> Task: Write each line below back out exactly, omitting its pictures.
[Opening Provided material section]
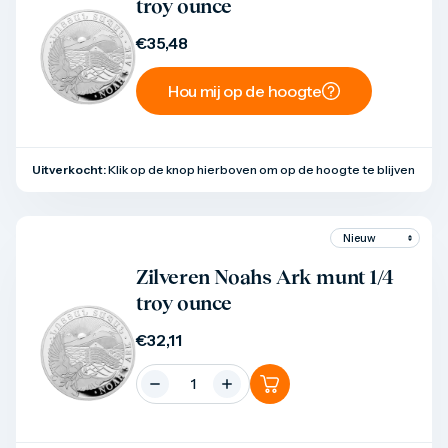
troy ounce
€
35,48
Hou mij op de hoogte
Uitverkocht:
Klik op de knop hierboven om op de hoogte te blijven
Product bekijken
Zilveren Noahs Ark munt 1/4
troy ounce
€
32,11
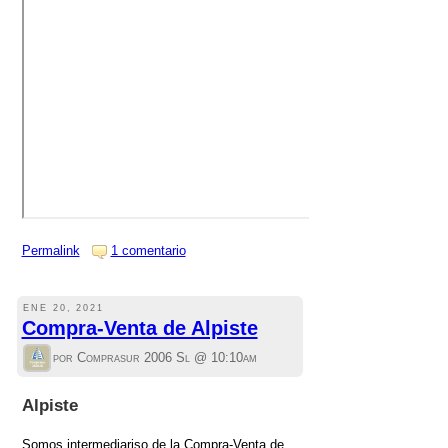
Permalink
1 comentario
ENE 20, 2021
Compra-Venta de Alpiste
por Comprasur 2006 Sl @
10:10am
Alpiste
Somos intermediariso de la Compra-Venta de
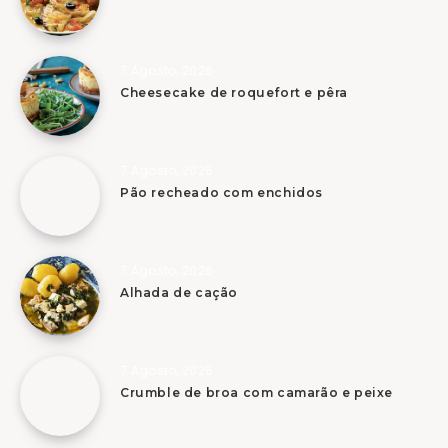
7 Agosto, 2026
Cheesecake de roquefort e pêra
7 Agosto, 2026
Pão recheado com enchidos
7 Agosto, 2026
Alhada de cação
7 Agosto, 2026
Crumble de broa com camarão e peixe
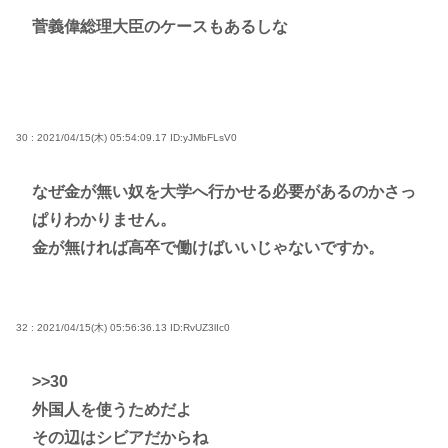
菅義偉総理大臣のケースもあるしな
30 : 2021/04/15(木) 05:54:09.17
ID:yJMbFLsV0
なぜ金が無い奴を大学へ行かせる必要があるのかさっ
ぱりわかりません。
金が無ければ高卒で働けばいいじゃないですか。
32 : 2021/04/15(木) 05:56:36.13
ID:RvUZ3lIc0
>>30
外国人を使うためだよ
その辺はシビアだからね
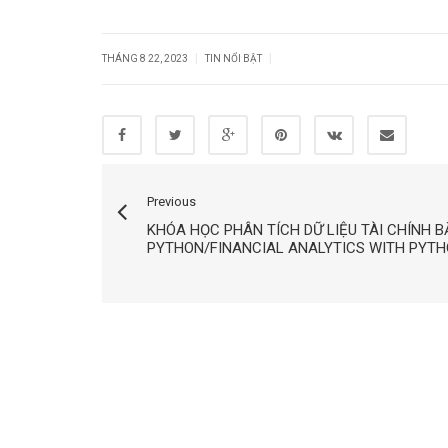
|
|
THÁNG 8 22, 2023
TIN NỔI BẬT
Previous
KHÓA HỌC PHÂN TÍCH DỮ LIỆU TÀI CHÍNH 
PYTHON/FINANCIAL ANALYTICS WITH PYT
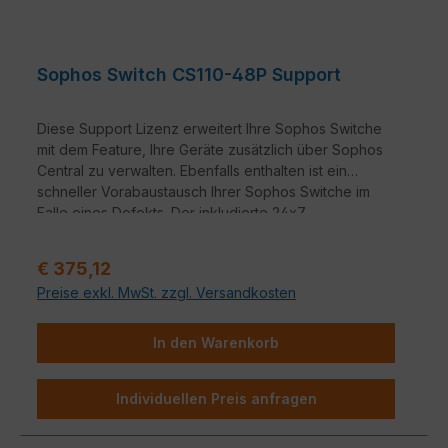
Sophos Switch CS110-48P Support
Diese Support Lizenz erweitert Ihre Sophos Switche
mit dem Feature, Ihre Geräte zusätzlich über Sophos
Central zu verwalten. Ebenfalls enthalten ist ein
schneller Vorabaustausch Ihrer Sophos Switche im
Falle eines Defekts. Der inkludierte 24x7
Telefonsupport und die neusten Firmwareupdates
runden das Paket ab.
Regulärer Preis:
€ 375,12
Sollte die Lizenz vor Erneuerung ablaufen, so wird
Preise exkl. MwSt. zzgl. Versandkosten
die Verwaltung über Sophos Central in den „Read-
only Modus“ versetzt – d.h., Sie haben lediglich
Einblick auf die Oberfläche, können hierüber aber
In den Warenkorb
keine Änderungen vornehmen.
Individuellen Preis anfragen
[Closing Provided material section]
> Answer to the exercise:
troy ounce
€
35,48
Hou mij op de hoogte
Uitverkocht:
Klik op de knop hierboven om op de hoogte te blijven
Product bekijken
Zilveren Noahs Ark munt 1/4
troy ounce
€
32,11
Permalink
1 comentario
ENE 20, 2021
Compra-Venta de Alpiste
por Comprasur 2006 Sl @
10:10am
Alpiste
Somos intermediariso de la Compra-Venta de
7 Agosto, 2026
Cheesecake de roquefort e pêra
7 Agosto, 2026
Pão recheado com enchidos
7 Agosto, 2026
Alhada de cação
7 Agosto, 2026
Crumble de broa com camarão e peixe
菅義偉総理大臣のケースもあるしな
30 : 2021/04/15(木) 05:54:09.17
ID:yJMbFLsV0
なぜ金が無い奴を大学へ行かせる必要があるのかさっ
ぱりわかりません。
金が無ければ高卒で働けばいいじゃないですか。
32 : 2021/04/15(木) 05:56:36.13
ID:RvUZ3lIc0
>>30
外国人を使うためだよ
その辺はシビアだからね
|
|
THÁNG 8 22, 2023
TIN NỔI BẬT
Previous
KHÓA HỌC PHÂN TÍCH DỮ LIỆU TÀI CHÍNH 
PYTHON/FINANCIAL ANALYTICS WITH PYT
Sophos Switch CS110-48P Support
Diese Support Lizenz erweitert Ihre Sophos Switche
mit dem Feature, Ihre Geräte zusätzlich über Sophos
Central zu verwalten. Ebenfalls enthalten ist ein
schneller Vorabaustausch Ihrer Sophos Switche im
Falle eines Defekts. Der inkludierte 24x7
Telefonsupport und die neusten Firmwareupdates
runden das Paket ab.
Regulärer Preis:
€ 375,12
Sollte die Lizenz vor Erneuerung ablaufen, so wird
Preise exkl. MwSt. zzgl. Versandkosten
die Verwaltung über Sophos Central in den „Read-
only Modus“ versetzt – d.h., Sie haben lediglich
Einblick auf die Oberfläche, können hierüber aber
In den Warenkorb
keine Änderungen vornehmen.
Individuellen Preis anfragen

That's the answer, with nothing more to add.